# Instruction
Extract the source text from every row below and reproduce each one without any change.
START Task material
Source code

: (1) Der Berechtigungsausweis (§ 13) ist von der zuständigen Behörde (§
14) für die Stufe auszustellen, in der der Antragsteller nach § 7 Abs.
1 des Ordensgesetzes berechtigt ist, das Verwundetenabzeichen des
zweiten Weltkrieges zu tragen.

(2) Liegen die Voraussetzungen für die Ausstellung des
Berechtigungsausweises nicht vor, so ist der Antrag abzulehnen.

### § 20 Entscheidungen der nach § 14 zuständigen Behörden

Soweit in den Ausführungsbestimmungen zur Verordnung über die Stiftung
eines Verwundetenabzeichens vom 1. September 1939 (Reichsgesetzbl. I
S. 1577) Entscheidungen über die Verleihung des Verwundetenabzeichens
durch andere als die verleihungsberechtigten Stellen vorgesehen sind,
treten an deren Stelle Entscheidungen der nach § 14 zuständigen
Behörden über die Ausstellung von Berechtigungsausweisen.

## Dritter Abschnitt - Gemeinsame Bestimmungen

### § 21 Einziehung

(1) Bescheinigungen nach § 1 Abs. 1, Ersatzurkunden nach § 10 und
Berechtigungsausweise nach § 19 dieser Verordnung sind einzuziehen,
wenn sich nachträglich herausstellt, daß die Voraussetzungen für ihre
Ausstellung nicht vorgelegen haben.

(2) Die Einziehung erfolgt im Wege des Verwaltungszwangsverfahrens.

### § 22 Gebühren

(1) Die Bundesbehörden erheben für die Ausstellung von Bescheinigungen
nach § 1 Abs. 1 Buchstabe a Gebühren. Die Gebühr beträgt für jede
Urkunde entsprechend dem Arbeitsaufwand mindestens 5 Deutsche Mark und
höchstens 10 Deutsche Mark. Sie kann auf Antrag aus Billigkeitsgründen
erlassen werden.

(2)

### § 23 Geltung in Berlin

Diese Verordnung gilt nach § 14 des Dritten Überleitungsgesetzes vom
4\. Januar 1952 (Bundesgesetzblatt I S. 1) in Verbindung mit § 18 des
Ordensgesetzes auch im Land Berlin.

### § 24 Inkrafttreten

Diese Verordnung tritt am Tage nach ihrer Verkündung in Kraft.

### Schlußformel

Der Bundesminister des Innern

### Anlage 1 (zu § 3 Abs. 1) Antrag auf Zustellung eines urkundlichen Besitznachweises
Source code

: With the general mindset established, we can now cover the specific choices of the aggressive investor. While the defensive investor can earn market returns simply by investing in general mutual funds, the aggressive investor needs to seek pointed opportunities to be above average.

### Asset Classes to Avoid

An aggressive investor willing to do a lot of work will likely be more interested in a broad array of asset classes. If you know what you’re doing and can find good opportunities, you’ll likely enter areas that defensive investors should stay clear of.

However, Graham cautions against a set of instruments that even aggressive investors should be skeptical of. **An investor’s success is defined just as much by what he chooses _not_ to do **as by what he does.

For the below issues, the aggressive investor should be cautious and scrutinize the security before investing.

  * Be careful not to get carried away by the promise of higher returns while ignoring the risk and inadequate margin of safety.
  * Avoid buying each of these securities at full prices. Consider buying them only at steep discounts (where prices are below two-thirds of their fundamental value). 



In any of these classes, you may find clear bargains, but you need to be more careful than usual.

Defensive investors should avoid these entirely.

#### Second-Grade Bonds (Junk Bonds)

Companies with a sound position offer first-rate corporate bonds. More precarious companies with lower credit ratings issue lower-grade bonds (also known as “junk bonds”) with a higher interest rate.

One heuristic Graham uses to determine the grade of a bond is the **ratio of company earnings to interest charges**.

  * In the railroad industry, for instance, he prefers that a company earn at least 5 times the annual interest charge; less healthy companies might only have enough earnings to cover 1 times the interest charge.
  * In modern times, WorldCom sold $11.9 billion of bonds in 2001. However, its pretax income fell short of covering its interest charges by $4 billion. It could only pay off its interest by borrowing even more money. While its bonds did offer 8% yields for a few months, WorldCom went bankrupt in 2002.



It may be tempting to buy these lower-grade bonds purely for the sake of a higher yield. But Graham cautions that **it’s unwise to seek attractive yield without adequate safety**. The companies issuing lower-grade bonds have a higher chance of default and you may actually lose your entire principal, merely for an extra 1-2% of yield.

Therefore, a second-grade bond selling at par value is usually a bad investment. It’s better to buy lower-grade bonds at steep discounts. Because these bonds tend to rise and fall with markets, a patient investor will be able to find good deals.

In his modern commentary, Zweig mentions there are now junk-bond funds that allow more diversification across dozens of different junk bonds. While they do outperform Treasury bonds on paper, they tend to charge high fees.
END Task material
# Reply
Source code

: (1) Der Berechtigungsausweis (§ 13) ist von der zuständigen Behörde (§
14) für die Stufe auszustellen, in der der Antragsteller nach § 7 Abs.
1 des Ordensgesetzes berechtigt ist, das Verwundetenabzeichen des
zweiten Weltkrieges zu tragen.

(2) Liegen die Voraussetzungen für die Ausstellung des
Berechtigungsausweises nicht vor, so ist der Antrag abzulehnen.

### § 20 Entscheidungen der nach § 14 zuständigen Behörden

Soweit in den Ausführungsbestimmungen zur Verordnung über die Stiftung
eines Verwundetenabzeichens vom 1. September 1939 (Reichsgesetzbl. I
S. 1577) Entscheidungen über die Verleihung des Verwundetenabzeichens
durch andere als die verleihungsberechtigten Stellen vorgesehen sind,
treten an deren Stelle Entscheidungen der nach § 14 zuständigen
Behörden über die Ausstellung von Berechtigungsausweisen.

## Dritter Abschnitt - Gemeinsame Bestimmungen

### § 21 Einziehung

(1) Bescheinigungen nach § 1 Abs. 1, Ersatzurkunden nach § 10 und
Berechtigungsausweise nach § 19 dieser Verordnung sind einzuziehen,
wenn sich nachträglich herausstellt, daß die Voraussetzungen für ihre
Ausstellung nicht vorgelegen haben.

(2) Die Einziehung erfolgt im Wege des Verwaltungszwangsverfahrens.

### § 22 Gebühren

(1) Die Bundesbehörden erheben für die Ausstellung von Bescheinigungen
nach § 1 Abs. 1 Buchstabe a Gebühren. Die Gebühr beträgt für jede
Urkunde entsprechend dem Arbeitsaufwand mindestens 5 Deutsche Mark und
höchstens 10 Deutsche Mark. Sie kann auf Antrag aus Billigkeitsgründen
erlassen werden.

(2)

### § 23 Geltung in Berlin

Diese Verordnung gilt nach § 14 des Dritten Überleitungsgesetzes vom
4\. Januar 1952 (Bundesgesetzblatt I S. 1) in Verbindung mit § 18 des
Ordensgesetzes auch im Land Berlin.

### § 24 Inkrafttreten

Diese Verordnung tritt am Tage nach ihrer Verkündung in Kraft.

### Schlußformel

Der Bundesminister des Innern

### Anlage 1 (zu § 3 Abs. 1) Antrag auf Zustellung eines urkundlichen Besitznachweises
Source code

: With the general mindset established, we can now cover the specific choices of the aggressive investor. While the defensive investor can earn market returns simply by investing in general mutual funds, the aggressive investor needs to seek pointed opportunities to be above average.

### Asset Classes to Avoid

An aggressive investor willing to do a lot of work will likely be more interested in a broad array of asset classes. If you know what you’re doing and can find good opportunities, you’ll likely enter areas that defensive investors should stay clear of.

However, Graham cautions against a set of instruments that even aggressive investors should be skeptical of. **An investor’s success is defined just as much by what he chooses _not_ to do **as by what he does.

For the below issues, the aggressive investor should be cautious and scrutinize the security before investing.

  * Be careful not to get carried away by the promise of higher returns while ignoring the risk and inadequate margin of safety.
  * Avoid buying each of these securities at full prices. Consider buying them only at steep discounts (where prices are below two-thirds of their fundamental value). 



In any of these classes, you may find clear bargains, but you need to be more careful than usual.

Defensive investors should avoid these entirely.

#### Second-Grade Bonds (Junk Bonds)

Companies with a sound position offer first-rate corporate bonds. More precarious companies with lower credit ratings issue lower-grade bonds (also known as “junk bonds”) with a higher interest rate.

One heuristic Graham uses to determine the grade of a bond is the **ratio of company earnings to interest charges**.

  * In the railroad industry, for instance, he prefers that a company earn at least 5 times the annual interest charge; less healthy companies might only have enough earnings to cover 1 times the interest charge.
  * In modern times, WorldCom sold $11.9 billion of bonds in 2001. However, its pretax income fell short of covering its interest charges by $4 billion. It could only pay off its interest by borrowing even more money. While its bonds did offer 8% yields for a few months, WorldCom went bankrupt in 2002.



It may be tempting to buy these lower-grade bonds purely for the sake of a higher yield. But Graham cautions that **it’s unwise to seek attractive yield without adequate safety**. The companies issuing lower-grade bonds have a higher chance of default and you may actually lose your entire principal, merely for an extra 1-2% of yield.

Therefore, a second-grade bond selling at par value is usually a bad investment. It’s better to buy lower-grade bonds at steep discounts. Because these bonds tend to rise and fall with markets, a patient investor will be able to find good deals.

In his modern commentary, Zweig mentions there are now junk-bond funds that allow more diversification across dozens of different junk bonds. While they do outperform Treasury bonds on paper, they tend to charge high fees.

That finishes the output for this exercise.